─── Material for this task ───

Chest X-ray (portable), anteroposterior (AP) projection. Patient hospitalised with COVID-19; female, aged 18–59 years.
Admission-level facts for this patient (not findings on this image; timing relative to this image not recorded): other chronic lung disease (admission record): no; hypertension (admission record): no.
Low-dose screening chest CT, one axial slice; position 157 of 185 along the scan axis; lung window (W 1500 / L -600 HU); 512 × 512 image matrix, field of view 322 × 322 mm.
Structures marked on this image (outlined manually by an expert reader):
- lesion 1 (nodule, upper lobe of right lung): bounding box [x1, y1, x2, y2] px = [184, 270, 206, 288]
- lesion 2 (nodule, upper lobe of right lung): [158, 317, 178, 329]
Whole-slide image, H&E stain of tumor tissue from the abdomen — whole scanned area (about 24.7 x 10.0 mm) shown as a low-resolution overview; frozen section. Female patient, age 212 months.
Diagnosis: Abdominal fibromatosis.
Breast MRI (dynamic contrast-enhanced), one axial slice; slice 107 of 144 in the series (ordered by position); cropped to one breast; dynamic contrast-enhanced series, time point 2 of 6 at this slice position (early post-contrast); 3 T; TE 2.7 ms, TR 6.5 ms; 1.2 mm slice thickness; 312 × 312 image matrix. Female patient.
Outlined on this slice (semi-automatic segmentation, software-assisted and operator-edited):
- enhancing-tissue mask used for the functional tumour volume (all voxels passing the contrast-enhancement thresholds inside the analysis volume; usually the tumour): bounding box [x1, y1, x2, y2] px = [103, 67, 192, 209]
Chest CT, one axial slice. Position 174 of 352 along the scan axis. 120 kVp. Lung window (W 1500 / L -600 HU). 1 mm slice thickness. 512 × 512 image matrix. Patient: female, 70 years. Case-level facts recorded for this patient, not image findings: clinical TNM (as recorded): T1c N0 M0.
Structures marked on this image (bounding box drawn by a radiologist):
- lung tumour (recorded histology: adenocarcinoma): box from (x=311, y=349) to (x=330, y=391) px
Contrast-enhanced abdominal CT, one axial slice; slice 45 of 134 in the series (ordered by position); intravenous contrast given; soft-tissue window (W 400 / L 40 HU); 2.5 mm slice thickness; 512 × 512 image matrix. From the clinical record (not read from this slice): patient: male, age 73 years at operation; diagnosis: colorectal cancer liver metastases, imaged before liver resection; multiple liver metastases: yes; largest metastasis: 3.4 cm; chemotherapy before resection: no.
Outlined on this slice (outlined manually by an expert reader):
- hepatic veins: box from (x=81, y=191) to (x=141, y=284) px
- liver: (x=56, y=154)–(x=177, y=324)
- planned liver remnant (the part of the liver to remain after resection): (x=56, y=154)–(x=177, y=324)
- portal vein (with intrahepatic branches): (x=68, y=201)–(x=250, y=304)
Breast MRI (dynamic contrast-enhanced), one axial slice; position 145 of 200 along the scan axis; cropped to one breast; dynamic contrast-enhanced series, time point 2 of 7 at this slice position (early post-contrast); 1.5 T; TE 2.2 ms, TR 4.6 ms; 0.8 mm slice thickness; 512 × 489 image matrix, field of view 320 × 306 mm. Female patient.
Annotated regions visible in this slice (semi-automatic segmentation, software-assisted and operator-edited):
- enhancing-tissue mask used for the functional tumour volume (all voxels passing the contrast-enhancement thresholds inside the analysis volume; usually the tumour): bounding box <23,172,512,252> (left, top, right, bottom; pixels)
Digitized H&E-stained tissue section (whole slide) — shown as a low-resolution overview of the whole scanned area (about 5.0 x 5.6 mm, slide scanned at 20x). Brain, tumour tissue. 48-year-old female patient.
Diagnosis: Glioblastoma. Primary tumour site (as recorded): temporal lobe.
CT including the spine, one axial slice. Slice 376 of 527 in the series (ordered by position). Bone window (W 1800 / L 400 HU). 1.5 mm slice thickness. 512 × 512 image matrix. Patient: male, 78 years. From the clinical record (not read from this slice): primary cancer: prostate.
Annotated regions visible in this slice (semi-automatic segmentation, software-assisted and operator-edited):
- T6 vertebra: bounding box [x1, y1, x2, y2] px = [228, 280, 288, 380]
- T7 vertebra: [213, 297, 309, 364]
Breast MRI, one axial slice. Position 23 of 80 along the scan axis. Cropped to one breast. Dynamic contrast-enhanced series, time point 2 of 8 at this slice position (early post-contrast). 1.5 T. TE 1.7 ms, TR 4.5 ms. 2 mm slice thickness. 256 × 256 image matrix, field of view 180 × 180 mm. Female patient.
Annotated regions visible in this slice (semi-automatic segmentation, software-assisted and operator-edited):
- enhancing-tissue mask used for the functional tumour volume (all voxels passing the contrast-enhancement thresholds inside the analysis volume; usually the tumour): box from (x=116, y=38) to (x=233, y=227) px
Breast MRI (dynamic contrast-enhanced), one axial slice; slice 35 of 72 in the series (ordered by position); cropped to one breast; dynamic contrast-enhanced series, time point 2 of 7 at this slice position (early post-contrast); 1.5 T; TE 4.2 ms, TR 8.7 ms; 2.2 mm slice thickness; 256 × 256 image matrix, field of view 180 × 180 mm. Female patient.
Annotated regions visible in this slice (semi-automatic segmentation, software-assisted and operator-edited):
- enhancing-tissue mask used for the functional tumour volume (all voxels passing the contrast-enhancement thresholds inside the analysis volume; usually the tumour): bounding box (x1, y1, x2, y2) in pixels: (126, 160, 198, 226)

───

• Problem statement: Throughout the material above, find every line holding "thresholds" and copy it.

• The completed task:
- enhancing-tissue mask used for the functional tumour volume (all voxels passing the contrast-enhancement thresholds inside the analysis volume; usually the tumour): bounding box [x1, y1, x2, y2] px = [103, 67, 192, 209]
- enhancing-tissue mask used for the functional tumour volume (all voxels passing the contrast-enhancement thresholds inside the analysis volume; usually the tumour): bounding box <23,172,512,252> (left, top, right, bottom; pixels)
- enhancing-tissue mask used for the functional tumour volume (all voxels passing the contrast-enhancement thresholds inside the analysis volume; usually the tumour): box from (x=116, y=38) to (x=233, y=227) px
- enhancing-tissue mask used for the functional tumour volume (all voxels passing the contrast-enhancement thresholds inside the analysis volume; usually the tumour): bounding box (x1, y1, x2, y2) in pixels: (126, 160, 198, 226)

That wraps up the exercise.